§ **Metin alıntısı**

Günümüzde firmaların karlılıklarını arttırmanın bir yolu data miningten geçmektedir. Firmalar ellerindeki verileri ne kadar gerçekçi bir şekilde analiz edip, ne kadar sağlıklı teoriler türetebilirlerse o kadar başarılı olmaktadırlar.
Bunun en güzel örneğini Google ve Facebook'ta görebilirsiniz. Google'ı ve Facebook'u bu kadar önemli ve başarılı yapan; verdikleri hizmetlerden daha ziyade, toplulukların trendlerini, ihtiyaçlarını ve beklentilerini, bu toplulukların davranışlarından sağlıklı bir şekilde yorumlayıp çıkarmalarıdır esasında.
Data mining; tüketicinin isteklerini en optimum şekilde karşılama yöntemlerinin tespiti ve tüketicinin farkında olmadığı isteklerini ortaya çıkarma prosesinin istatistiksel ve matematiksel modellemesidir. Bir süre Facebook'ta data mining ekibinin başında olan Jeff Hammerbacher, Facebook'ta kullanıcıların aksiyonlarını inceleyen modelleri geliştirmiş ve reklamların gösterimi ön planda olmak üzere, ürün satışları konusunda kararların alınmasında veri sağlayan sistemleri geliştirmiştir. Harvard Universitesi matematik mezunu olan Hammerbacher Facebook'un data mining operasyonu için açık kaynak kodlu bir proje olan Hadoop frameworkünden faydalanmış. Ve şu anda Cloudera'da chief scientist olarak hadoop frameworkünün desteğini vermektedir.
En basit anlatımla; Hadoop size veriyi işlediğiniz java ile yazılan temel uçlardan bir network oluşturmanızı sağlar. Siz datanızı bu networke besleyerek sonuçları networkünüzden alabilirsiniz. Diğer deyişle; Hadoop, veriyi işlemek için oluşturduğunuz istatistiksel ve matematiksel modelin yaşaması için bize ortamı sunmaktadır.

§ **Listelenen öğeler**
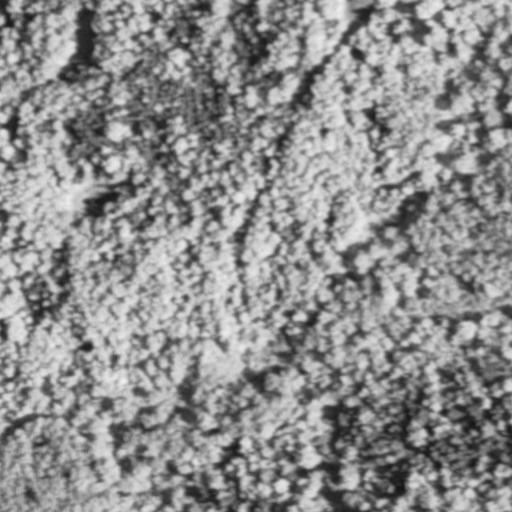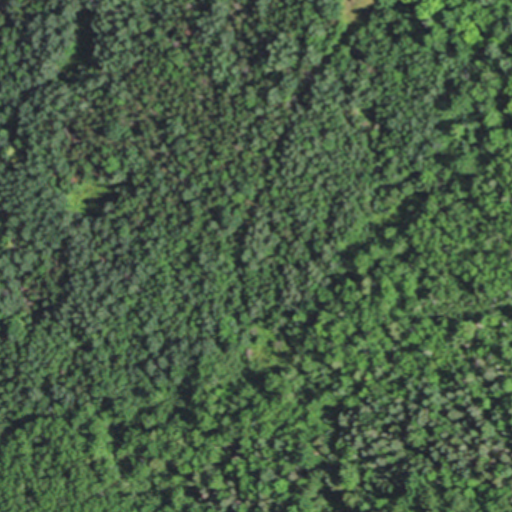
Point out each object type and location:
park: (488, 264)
---
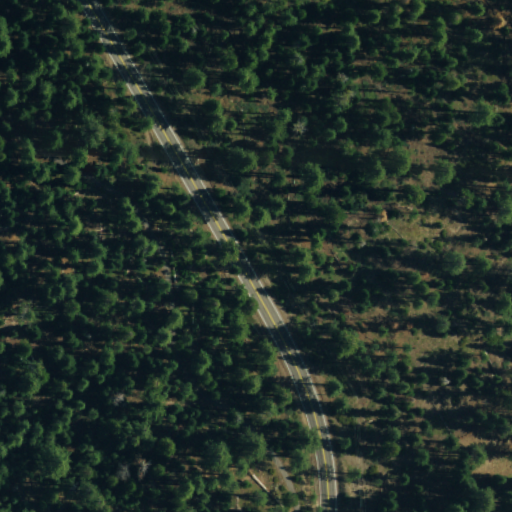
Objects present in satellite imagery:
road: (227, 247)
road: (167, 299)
==
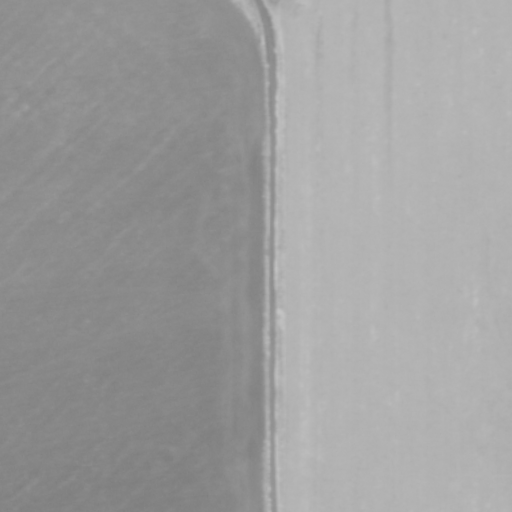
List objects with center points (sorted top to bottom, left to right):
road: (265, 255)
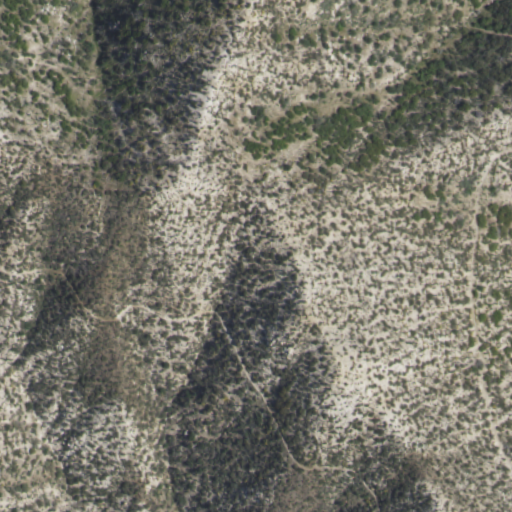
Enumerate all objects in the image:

§ **Alıştırma yönergesi**
Veri madenciliğiyle ilgili metinde adı geçen şirketlerin hepsini yazın.

§ **Doğru cevap**
Google, Facebook, Cloudera